Continuing with the previous example, a downstream consumer may have previously requested a temperature measurement at a particular time for use in simulating future weather patterns. The requested temperature measurement may have previously been unavailable (e.g., via misalignment of one or more APIs used by the data pipeline, etc.) and an inference (e.g., a synthetic temperature measurement) may have been provided to the downstream consumer. However, communications may have resumed between one or more data sources and other portions of the data pipeline and, as a result, the previously requested temperature measurement may become available.
Previously unavailable data update request 306 may include a request to provide previously unavailable data 300 to the requestor (e.g., downstream consumers 104).
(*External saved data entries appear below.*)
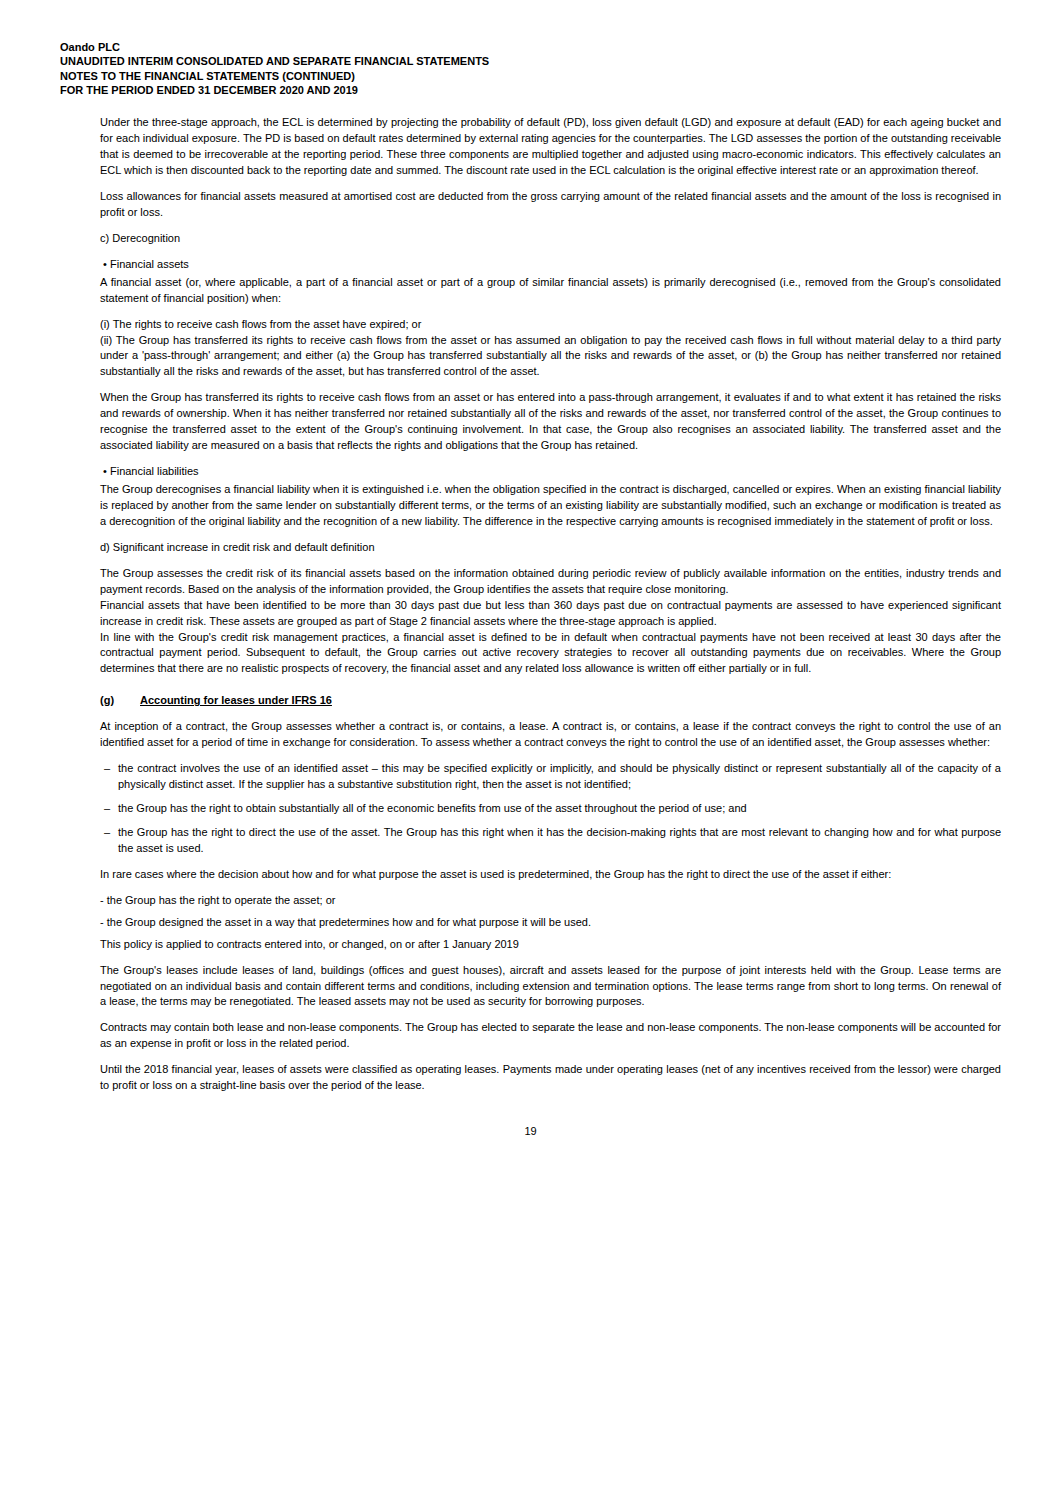Oando PLC
UNAUDITED INTERIM CONSOLIDATED AND SEPARATE FINANCIAL STATEMENTS
NOTES TO THE FINANCIAL STATEMENTS (CONTINUED)
FOR THE PERIOD ENDED 31 DECEMBER 2020 AND 2019
Under the three-stage approach, the ECL is determined by projecting the probability of default (PD), loss given default (LGD) and exposure at default (EAD) for each ageing bucket and for each individual exposure. The PD is based on default rates determined by external rating agencies for the counterparties. The LGD assesses the portion of the outstanding receivable that is deemed to be irrecoverable at the reporting period. These three components are multiplied together and adjusted using macro-economic indicators. This effectively calculates an ECL which is then discounted back to the reporting date and summed. The discount rate used in the ECL calculation is the original effective interest rate or an approximation thereof.
Loss allowances for financial assets measured at amortised cost are deducted from the gross carrying amount of the related financial assets and the amount of the loss is recognised in profit or loss.
c) Derecognition
• Financial assets
A financial asset (or, where applicable, a part of a financial asset or part of a group of similar financial assets) is primarily derecognised (i.e., removed from the Group's consolidated statement of financial position) when:
(i) The rights to receive cash flows from the asset have expired; or
(ii) The Group has transferred its rights to receive cash flows from the asset or has assumed an obligation to pay the received cash flows in full without material delay to a third party under a 'pass-through' arrangement; and either (a) the Group has transferred substantially all the risks and rewards of the asset, or (b) the Group has neither transferred nor retained substantially all the risks and rewards of the asset, but has transferred control of the asset.
When the Group has transferred its rights to receive cash flows from an asset or has entered into a pass-through arrangement, it evaluates if and to what extent it has retained the risks and rewards of ownership. When it has neither transferred nor retained substantially all of the risks and rewards of the asset, nor transferred control of the asset, the Group continues to recognise the transferred asset to the extent of the Group's continuing involvement. In that case, the Group also recognises an associated liability. The transferred asset and the associated liability are measured on a basis that reflects the rights and obligations that the Group has retained.
• Financial liabilities
The Group derecognises a financial liability when it is extinguished i.e. when the obligation specified in the contract is discharged, cancelled or expires. When an existing financial liability is replaced by another from the same lender on substantially different terms, or the terms of an existing liability are substantially modified, such an exchange or modification is treated as a derecognition of the original liability and the recognition of a new liability. The difference in the respective carrying amounts is recognised immediately in the statement of profit or loss.
d) Significant increase in credit risk and default definition
The Group assesses the credit risk of its financial assets based on the information obtained during periodic review of publicly available information on the entities, industry trends and payment records. Based on the analysis of the information provided, the Group identifies the assets that require close monitoring.
Financial assets that have been identified to be more than 30 days past due but less than 360 days past due on contractual payments are assessed to have experienced significant increase in credit risk. These assets are grouped as part of Stage 2 financial assets where the three-stage approach is applied.
In line with the Group's credit risk management practices, a financial asset is defined to be in default when contractual payments have not been received at least 30 days after the contractual payment period. Subsequent to default, the Group carries out active recovery strategies to recover all outstanding payments due on receivables. Where the Group determines that there are no realistic prospects of recovery, the financial asset and any related loss allowance is written off either partially or in full.
(g)
Accounting for leases under IFRS 16
At inception of a contract, the Group assesses whether a contract is, or contains, a lease. A contract is, or contains, a lease if the contract conveys the right to control the use of an identified asset for a period of time in exchange for consideration. To assess whether a contract conveys the right to control the use of an identified asset, the Group assesses whether:
the contract involves the use of an identified asset – this may be specified explicitly or implicitly, and should be physically distinct or represent substantially all of the capacity of a physically distinct asset. If the supplier has a substantive substitution right, then the asset is not identified;
the Group has the right to obtain substantially all of the economic benefits from use of the asset throughout the period of use; and
the Group has the right to direct the use of the asset. The Group has this right when it has the decision-making rights that are most relevant to changing how and for what purpose the asset is used.
In rare cases where the decision about how and for what purpose the asset is used is predetermined, the Group has the right to direct the use of the asset if either:
- the Group has the right to operate the asset; or
- the Group designed the asset in a way that predetermines how and for what purpose it will be used.
This policy is applied to contracts entered into, or changed, on or after 1 January 2019
The Group's leases include leases of land, buildings (offices and guest houses), aircraft and assets leased for the purpose of joint interests held with the Group. Lease terms are negotiated on an individual basis and contain different terms and conditions, including extension and termination options. The lease terms range from short to long terms. On renewal of a lease, the terms may be renegotiated. The leased assets may not be used as security for borrowing purposes.
Contracts may contain both lease and non-lease components. The Group has elected to separate the lease and non-lease components. The non-lease components will be accounted for as an expense in profit or loss in the related period.
Until the 2018 financial year, leases of assets were classified as operating leases. Payments made under operating leases (net of any incentives received from the lessor) were charged to profit or loss on a straight-line basis over the period of the lease.
19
Previously unavailable data update request 306 may indicate that the synthetic data previously provided to the requestor (e.g., individual or entity that provided the original request for data) is to be updated using the available data (e.g., previously unavailable data 300).
Once generated, previously unavailable data update request 306 may drive requestor identification process 308. During requestor identification process 308, requestor information 310 may be parsed or otherwise processed to identify the individual or entity that should be provided the previously unavailable data. Requestor information 310 may include a repository (e.g., database, data warehouse, etc.) to store the identification (e.g., an identifier and/or metadata) of the requestor (e.g., downstream consumers 104) and/or any information necessary to facilitate the communication to the requestor with the previously unavailable data.
When requestor information associated with the requesting entity (e.g., obtained from requestor information 310) has been identified, requestor identification process 308 may utilize the requestor information and previously unavailable data 300 (e.g., obtained by previously unavailable data update request 306) to provide the requestor with previously unavailable data 300 via previously unavailable data to requestor 312 action. For example, the system may send a message to the requestor (via wireless communication) that the data previously requested has become available and the message may contain the newly available data (e.g., previously unavailable data 300).
Once obtained by downstream consumers 104, previously unavailable data 300 may be utilized to perform the desired computer-implemented services and/or update the previous uses of synthetic data 210 received in place of the unavailable data at the time of the request. For example, downstream consumers 104 may have previously utilized synthetic data 210 to predict future climate forecasts (e.g., weather temperature, climate change, etc.). Once downstream consumers 104 obtain previously unavailable data 300 (e.g., live weather data), downstream consumers 104 may reconfigure the previously calculated climate forecast to include the live weather data to more accurately perform weather predictions in the future.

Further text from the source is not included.